The task> All of the data below should be repeated exactly. Pictures should not be included.

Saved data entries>
********

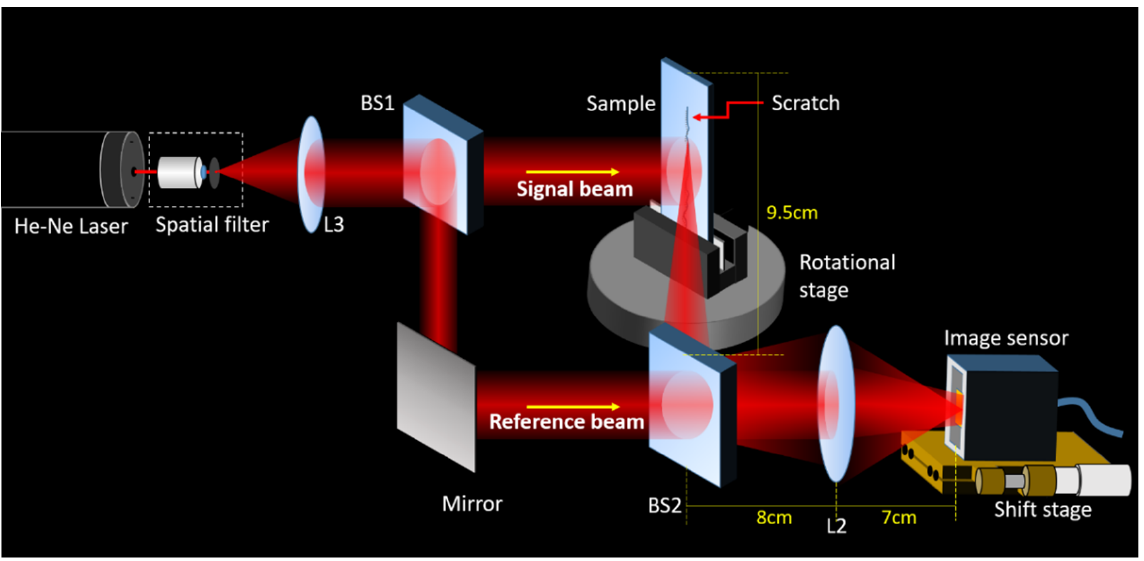
Figure 5. Schematic diagram of the DHD setup, where BS means beam splitter, and L means lens. Figure 6 shows the target images taken by the DHD system. We found the scattering noise still mixed with the scratch signal. Thus, the method worked independently with the sample’s thickness. The first row (a–d) shows the reconstructed pictures with white paint on the back surfaces of the glass. The second row (e–h) shows the reconstructed pictures with gray paint. The third row (i–l) shows the reconstructed pictures with white paint. Images (a), (e), and (i) in the first column show the reconstructed pictures with the interference fringe suffering 3 mm defocus; (b), (f), and (j) in the second column show the reconstructed pictures with the interference fringe suffering 6 mm defocus; (c), (g), and (k) in the third column show the reconstructed pictures with the interference fringe suf- fering 9 mm defocus; and (d), (h), and (l) in the fourth column show the reconstructed pictures with the interference fringe suffering 12 mm defocus. The images became clearer when the image was taken under defocus condition. Whether it was in-focus or defocused up to 3 mm, the reconstructed scratch after digital focusing could always be recognized. It thus shows a large defocusing tolerance in the image capture process.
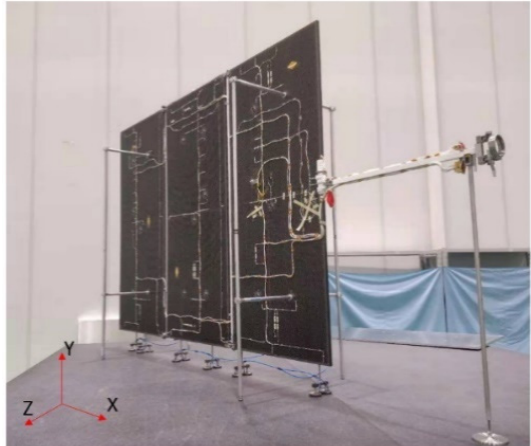
Figure 4. Solar array of a satellite.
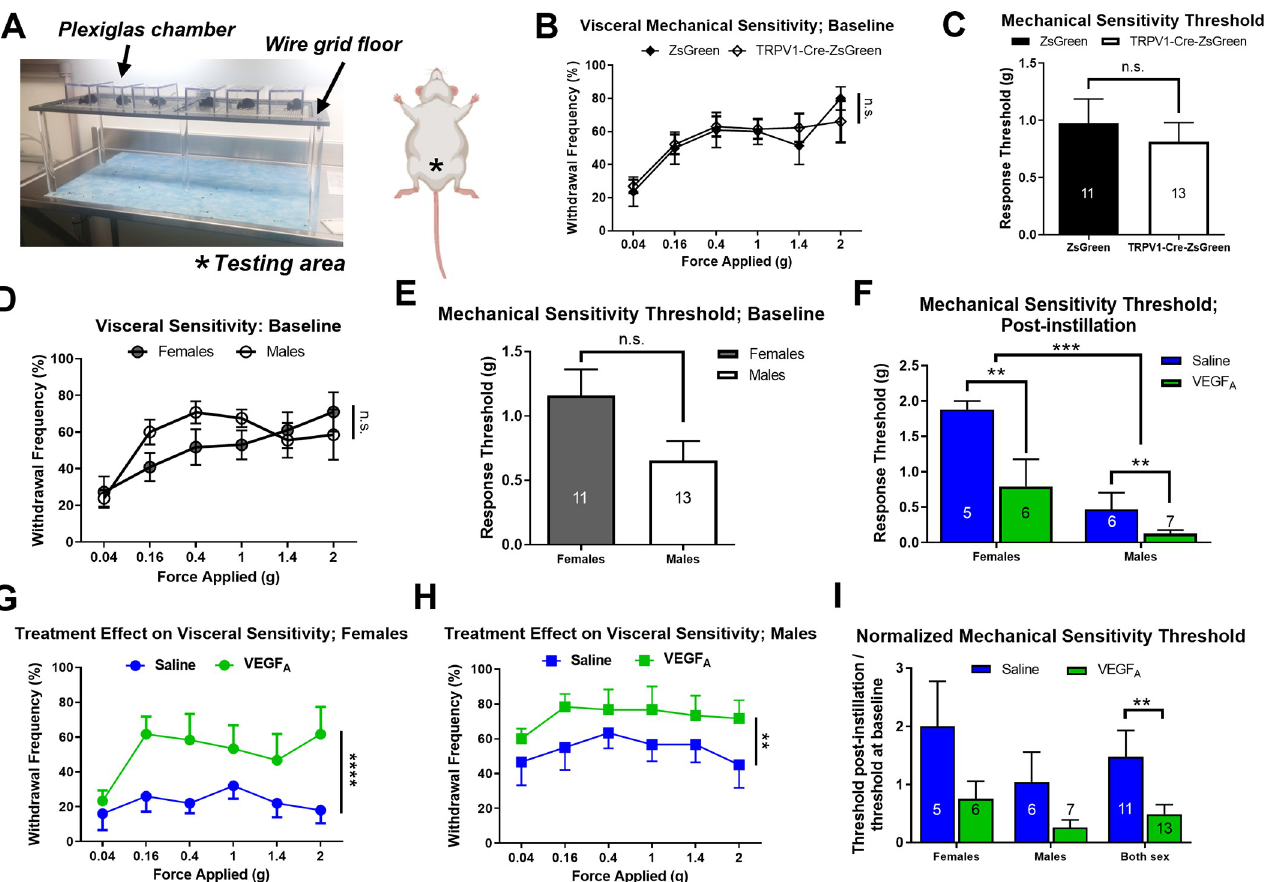
Fig 2. Intravesical instillation of VEGF A led to visceral mechanical hypersensitivity. (A). A set up for Von Frey testing. The star indicates the pelvic area where the filaments were applied to. (B). The withdrawal “frequency-response” curve showed no significant difference in baseline visceral mechanical sensitivity between TRPV1-Cre-ZsGreen mice and ZsGreen mice. (C). No significant differences were identified in the baseline response threshold between TRPV1-Cre- ZsGreen mice and ZsGreen mice. (D-E). No sex differences were identified in the baseline visceral mechanical sensitivity. (D). The withdrawal frequency- response curve at baseline. (E). The mechanical response threshold at baseline. (F). VEGF A -instillation lowered mechanical response threshold in both male and female mice. Male mice showed significantly lower response threshold to visceral mechanical stimulation than females. (G). VEGF A -instillation significantly increased the withdrawal frequencies to visceral mechanical stimulation in female mice. (H) VEGF A -instillation significantly increased the withdrawal frequencies to visceral mechanical stimulation in male mice. (I) Normalized response threshold showed no sex differences, but significant VEGF A - induced decreases in response threshold in B6 mice. Source of the schematic of mouse underside in Fig 2A: https://biorender.com/icon/species/rodents/mouse-supine- pregnant-1/.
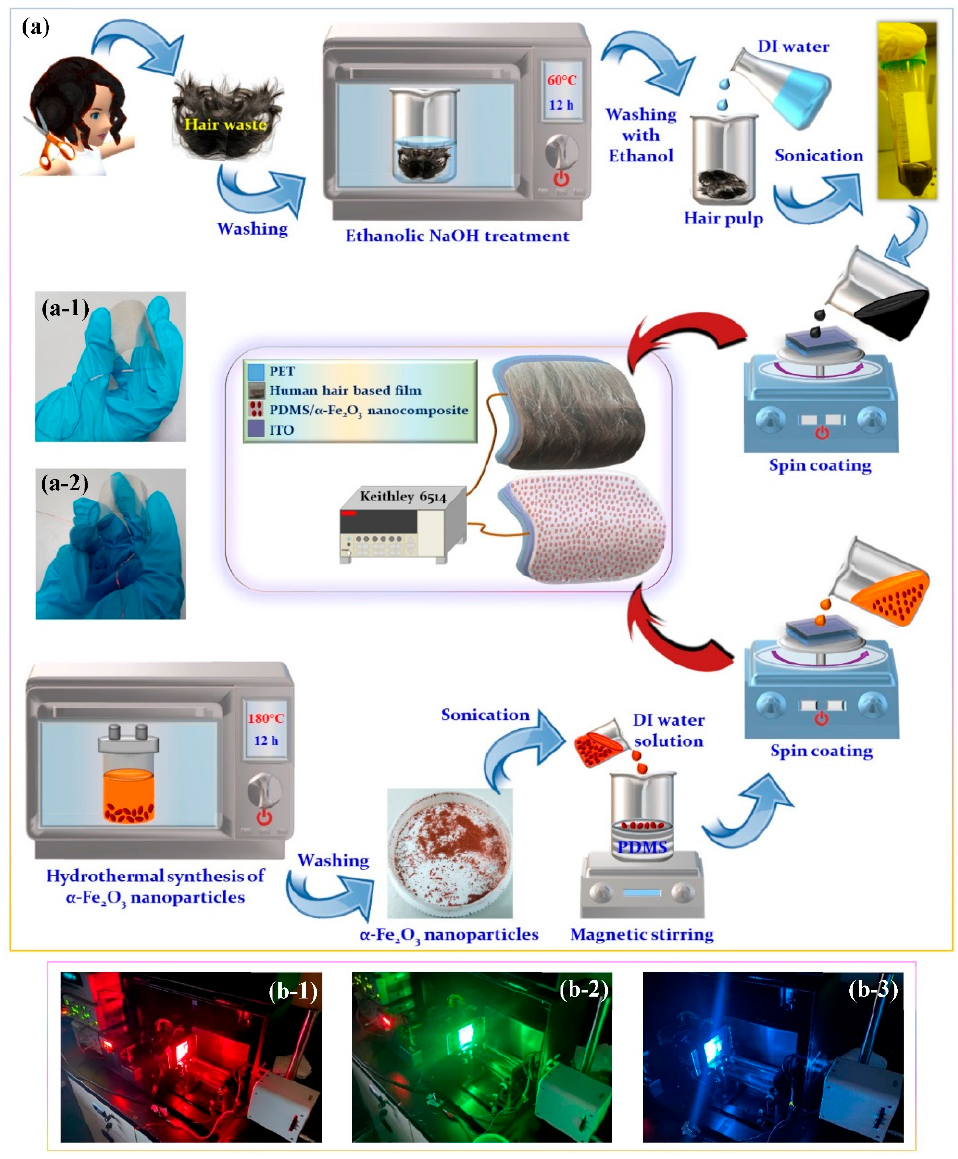
Figure 1. ( a ) Schematic demonstration of the fabrication procedure for triboelectric nanogenerator (TENG) consists of PDMS/ α -Fe 2 O 3 nanocomposite film (as the negative tribo-layer) and processed hair film (as the positive tribo-layer) along with the respective photographs of the ( a-1 ) positive and ( a-2 ) negative tribo-layers. ( b-1 – b-3 ) The photographs of the fabricated TENG measurement arrangement under illumination with different wavelengths.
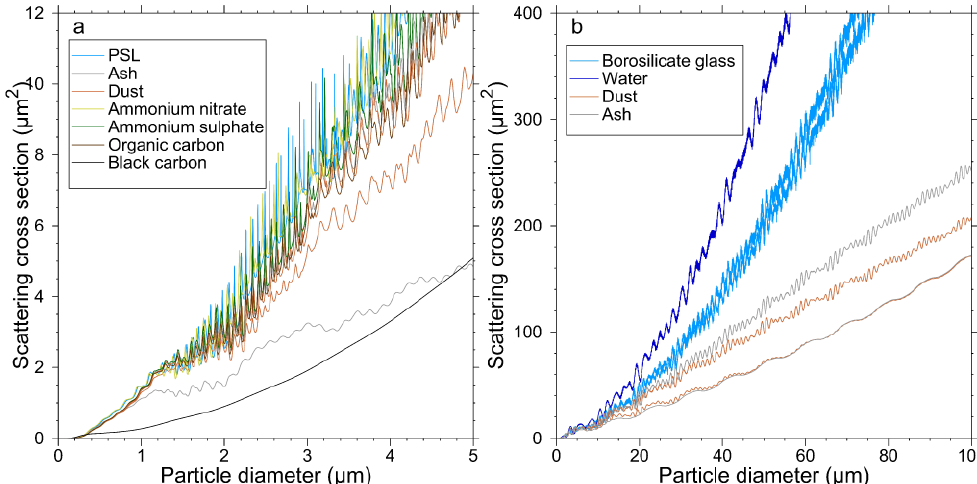
Fig. 1. Mie-Lorenz curves showing scattering cross sections for a variety of materials as measured by a PCASP (a) and a CDP (b) . Refractive indices are taken from Bond and Bergstrom (2006), Dinar et al. (2006, 2008), Highwood et al. (2011), Mu˜noz et al. (2004), Patterson (1981), Patterson et al. (1983), Toon et al. (1976), Wagner et al. (2012), Volten et al. (2001), Cook et al. (2007) and Weast (1966). The two curves for Saharan dust and volcanic ash approximately bound a range of refractive indices found in the literature. For borosilicate glass the two curves represent the two different refractive indices given by the manufacturer for different samples of calibration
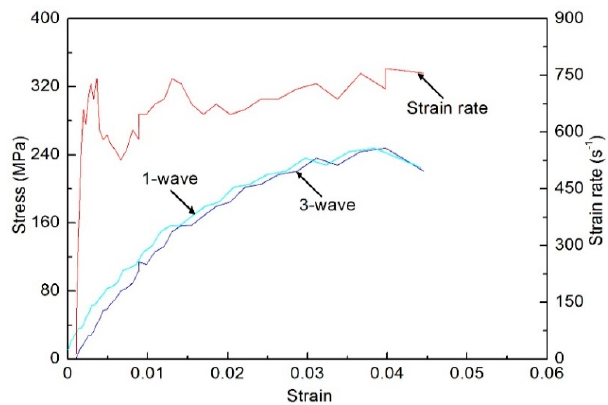
Figure 6. Analysis of stress uniformity for a specimen with a temperature of 288 K under dynamic compression.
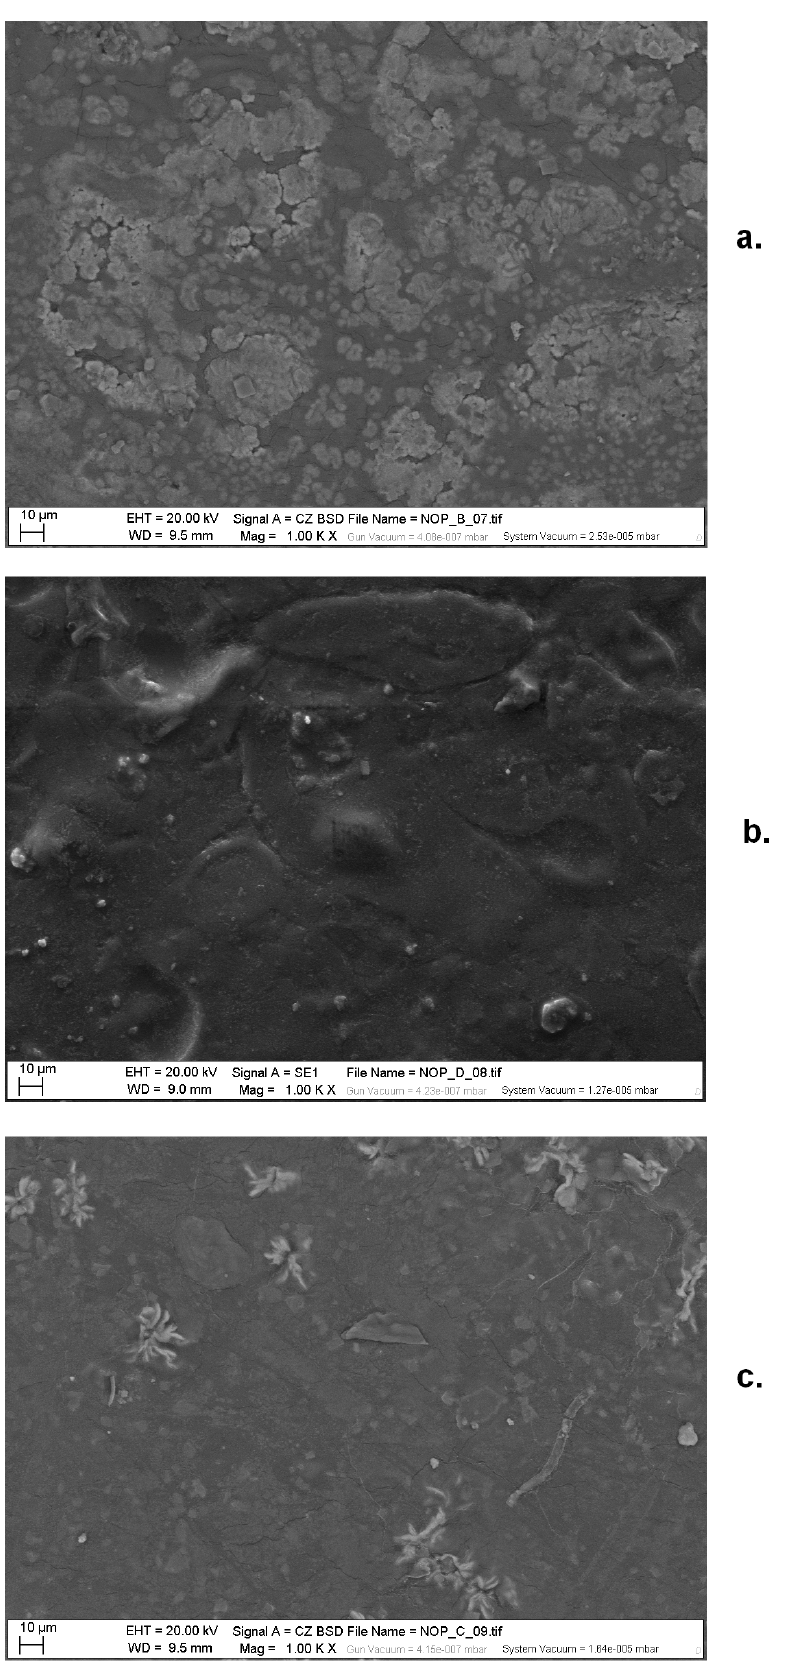
Figure 12. SEM images of blended films TPS–nopal mucilage (type MA (a.), ME (b.). and MPM (c.)). Magnification 1000×.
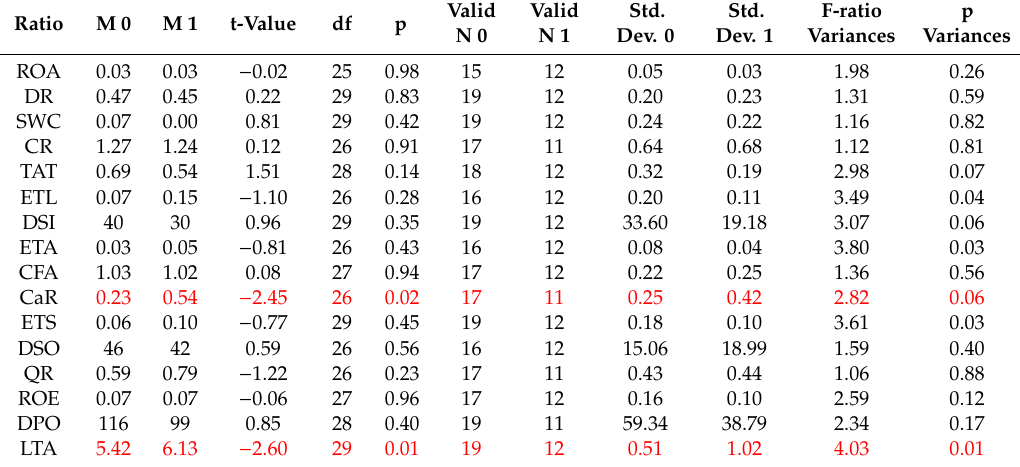
The red color means that di ff erences in the values of individual indicators are statistically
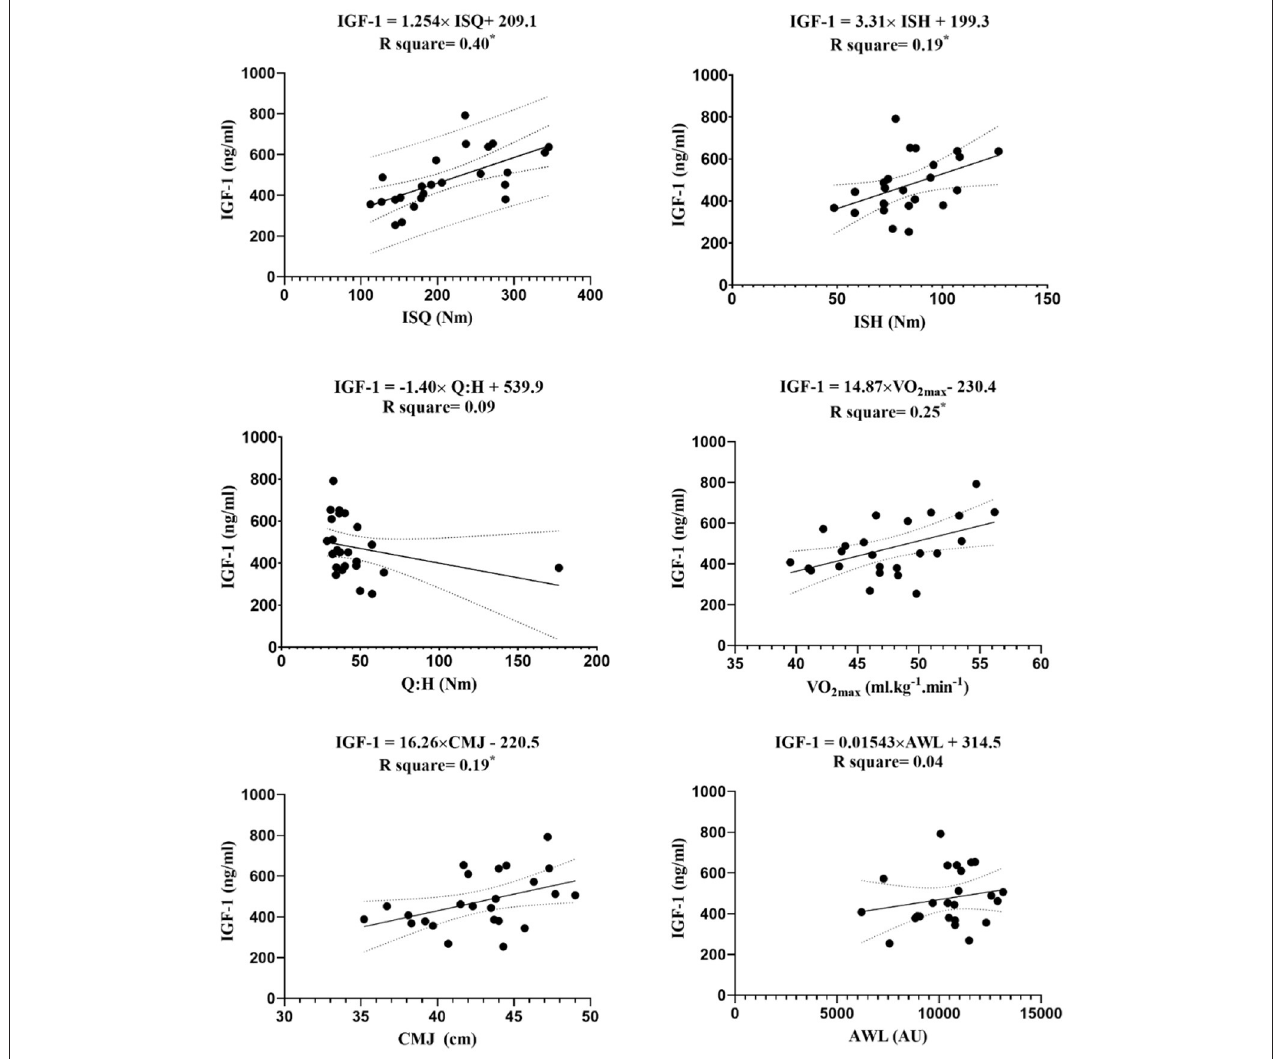
FIGURE 3 | Regression analysis to explain fitness levels and AWL (the average of the three stages) with IGF-1, insulin-like growth factor-1; ISH, isometric muscular strength of the hamstring muscles; ISQ, isometric muscular strength of the quadriceps muscles; H:Q, the strength of isometric quadriceps to hamstring ratio; VO 2max , maximal oxygen uptake; CMJ, countermovement jump; AWL, accumulated workload; Nm, Newton meter; AU, arbitrary unit. * Significant differences p ≤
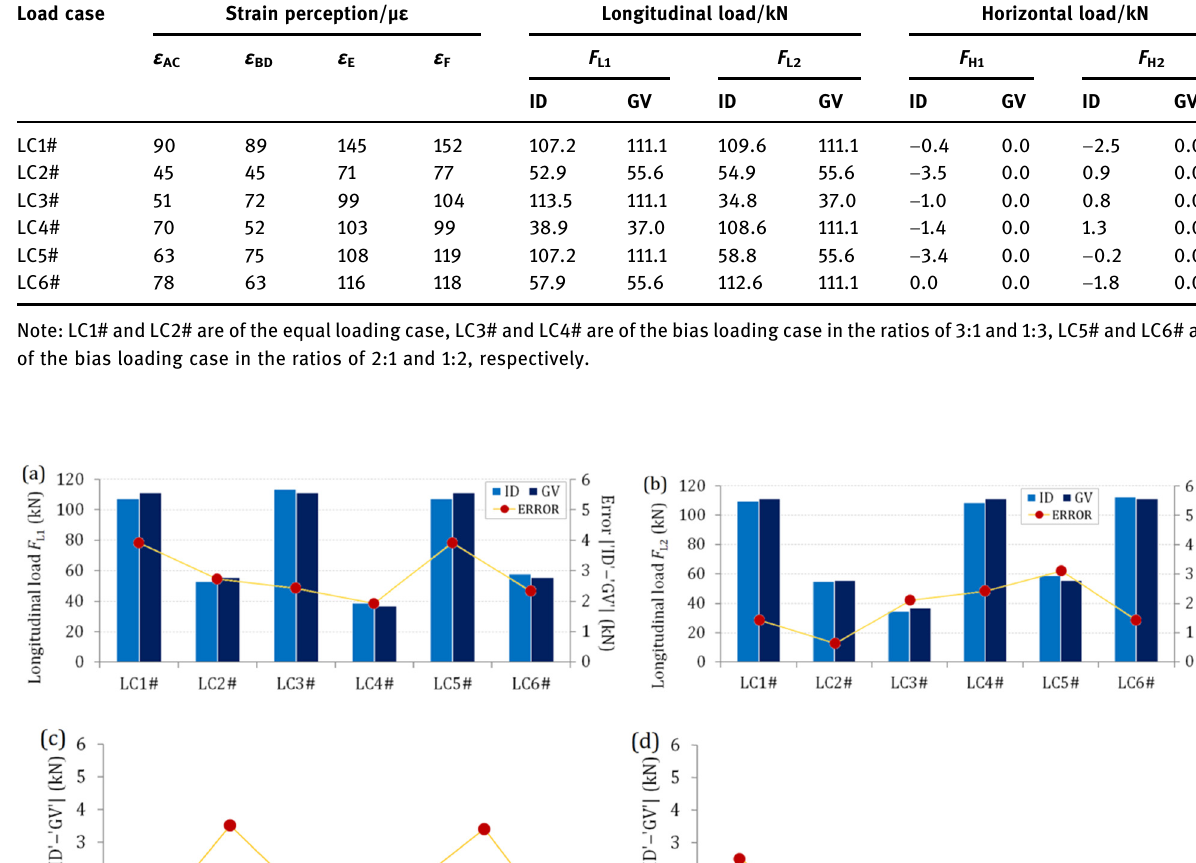
Table 4: Comparison between identi fi ed and given loads in loading experiment Load case Strain perception/µ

********

Output of the exercise>
Figure 5. Schematic diagram of the DHD setup, where BS means beam splitter, and L means lens. Figure 6 shows the target images taken by the DHD system. We found the scattering noise still mixed with the scratch signal. Thus, the method worked independently with the sample’s thickness. The first row (a–d) shows the reconstructed pictures with white paint on the back surfaces of the glass. The second row (e–h) shows the reconstructed pictures with gray paint. The third row (i–l) shows the reconstructed pictures with white paint. Images (a), (e), and (i) in the first column show the reconstructed pictures with the interference fringe suffering 3 mm defocus; (b), (f), and (j) in the second column show the reconstructed pictures with the interference fringe suffering 6 mm defocus; (c), (g), and (k) in the third column show the reconstructed pictures with the interference fringe suf- fering 9 mm defocus; and (d), (h), and (l) in the fourth column show the reconstructed pictures with the interference fringe suffering 12 mm defocus. The images became clearer when the image was taken under defocus condition. Whether it was in-focus or defocused up to 3 mm, the reconstructed scratch after digital focusing could always be recognized. It thus shows a large defocusing tolerance in the image capture process.
Figure 4. Solar array of a satellite.
Fig 2. Intravesical instillation of VEGF A led to visceral mechanical hypersensitivity. (A). A set up for Von Frey testing. The star indicates the pelvic area where the filaments were applied to. (B). The withdrawal “frequency-response” curve showed no significant difference in baseline visceral mechanical sensitivity between TRPV1-Cre-ZsGreen mice and ZsGreen mice. (C). No significant differences were identified in the baseline response threshold between TRPV1-Cre- ZsGreen mice and ZsGreen mice. (D-E). No sex differences were identified in the baseline visceral mechanical sensitivity. (D). The withdrawal frequency- response curve at baseline. (E). The mechanical response threshold at baseline. (F). VEGF A -instillation lowered mechanical response threshold in both male and female mice. Male mice showed significantly lower response threshold to visceral mechanical stimulation than females. (G). VEGF A -instillation significantly increased the withdrawal frequencies to visceral mechanical stimulation in female mice. (H) VEGF A -instillation significantly increased the withdrawal frequencies to visceral mechanical stimulation in male mice. (I) Normalized response threshold showed no sex differences, but significant VEGF A - induced decreases in response threshold in B6 mice. Source of the schematic of mouse underside in Fig 2A: https://biorender.com/icon/species/rodents/mouse-supine- pregnant-1/.
Figure 1. ( a ) Schematic demonstration of the fabrication procedure for triboelectric nanogenerator (TENG) consists of PDMS/ α -Fe 2 O 3 nanocomposite film (as the negative tribo-layer) and processed hair film (as the positive tribo-layer) along with the respective photographs of the ( a-1 ) positive and ( a-2 ) negative tribo-layers. ( b-1 – b-3 ) The photographs of the fabricated TENG measurement arrangement under illumination with different wavelengths.
Fig. 1. Mie-Lorenz curves showing scattering cross sections for a variety of materials as measured by a PCASP (a) and a CDP (b) . Refractive indices are taken from Bond and Bergstrom (2006), Dinar et al. (2006, 2008), Highwood et al. (2011), Mu˜noz et al. (2004), Patterson (1981), Patterson et al. (1983), Toon et al. (1976), Wagner et al. (2012), Volten et al. (2001), Cook et al. (2007) and Weast (1966). The two curves for Saharan dust and volcanic ash approximately bound a range of refractive indices found in the literature. For borosilicate glass the two curves represent the two different refractive indices given by the manufacturer for different samples of calibration
Figure 6. Analysis of stress uniformity for a specimen with a temperature of 288 K under dynamic compression.
Figure 12. SEM images of blended films TPS–nopal mucilage (type MA (a.), ME (b.). and MPM (c.)). Magnification 1000×.
The red color means that di ff erences in the values of individual indicators are statistically
FIGURE 3 | Regression analysis to explain fitness levels and AWL (the average of the three stages) with IGF-1, insulin-like growth factor-1; ISH, isometric muscular strength of the hamstring muscles; ISQ, isometric muscular strength of the quadriceps muscles; H:Q, the strength of isometric quadriceps to hamstring ratio; VO 2max , maximal oxygen uptake; CMJ, countermovement jump; AWL, accumulated workload; Nm, Newton meter; AU, arbitrary unit. * Significant differences p ≤
Table 4: Comparison between identi fi ed and given loads in loading experiment Load case Strain perception/µ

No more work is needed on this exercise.